Ere one ruddy streak of light
Glimmer'd o'er the distant height,
Kindling with its living beam
Frowning wood and cold grey stream,
I awoke with sudden start,
Clammy brow and beating heart,
Trembling limbs, convulsed and chill,
Conscious of some mighty ill;
Yet unable to recall
Sights that did my sense appal;
Sounds that thrill'd my sleeping ear
With unutterable fear;
Forms that to my sleeping eye
Presented some strange phantasy—
Shadowy, spectral, and sublime,
That glance upon the sons of time
At moments when the mind, o'erwrought,
Yields reason to mysterious thought,
And night and solitude in vain
Bind the free spirit in their chain.
Such the vision wild that press'd
On tortur'd brain and heaving chest;
But sight and sound alike are gone,
I woke, and found myself alone;
With choking sob and stifled scream
To bless my God 'twas but a dream!
To smooth my damp and stiffen'd hair,
And murmur out the Saviour's prayer—
The first to grateful memory brought,
The first a gentle mother taught,
When, bending o'er her children's bed,
She bade good angels guard my head;
Then paused, with tearful eyes, and smiled
On the calm slumbers of her child—
As God himself had heard her prayer,
And holy angels worshipped there.
CHAPTER XVII — OUR LOGGING-BEE
There was a man in our town,
In our town, in our town—
There was a man in our town,
He made a logging-bee;
And he bought lots of whiskey,
To make the loggers frisky—
To make the loggers frisky
At his logging-bee.
The Devil sat on a log heap,
A log heap, a log heap—
A red hot burning log heap—
A-grinning at the bee;
And there was lots of swearing,
Of boasting and of daring,
Of fighting and of tearing,
At that logging bee.
J.W.D.M.
A logging-bee followed the burning of the fallow, as a matter of course.
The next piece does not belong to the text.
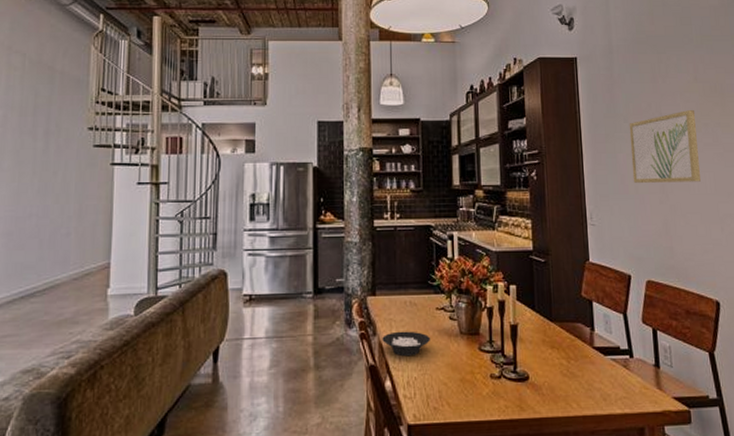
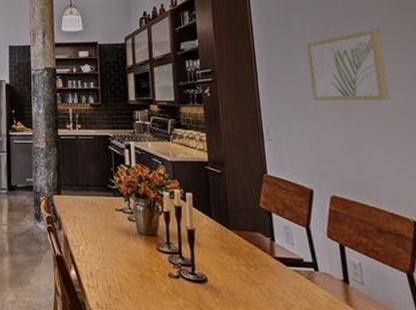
cereal bowl: present [382,331,431,357] -> none [67,227,112,251]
In the bush, where hands are few, and labour commands an enormous rate of wages, these gatherings are considered indispensable, and much has been written in their praise; but to me, they present the most disgusting picture of a bush life. They are noisy, riotous, drunken meetings, often terminating in violent quarrels, sometimes even in bloodshed. Accidents of the most serious nature often occur, and very little work is done when we consider the number of hands employed, and the great consumption of food and liquor.
I am certain, in our case, had we hired with the money expended in providing for the bee, two or three industrious, hard-working men, we should have got through twice as much work, and have had it done well, and have been the gainers in the end.
People in the woods have a craze for giving and going to bees, and run to them with as much eagerness as a peasant runs to a race-course or a fair; plenty of strong drink and excitement making the chief attraction of a bee.
In raising a house or barn, a bee may be looked upon as a necessary evil, but these gatherings are generally conducted in a more orderly manner than those for logging. Fewer hands are required; and they are generally under the control of the carpenter who puts up the frame, and if they get drunk during the raising they are liable to meet with very serious accidents.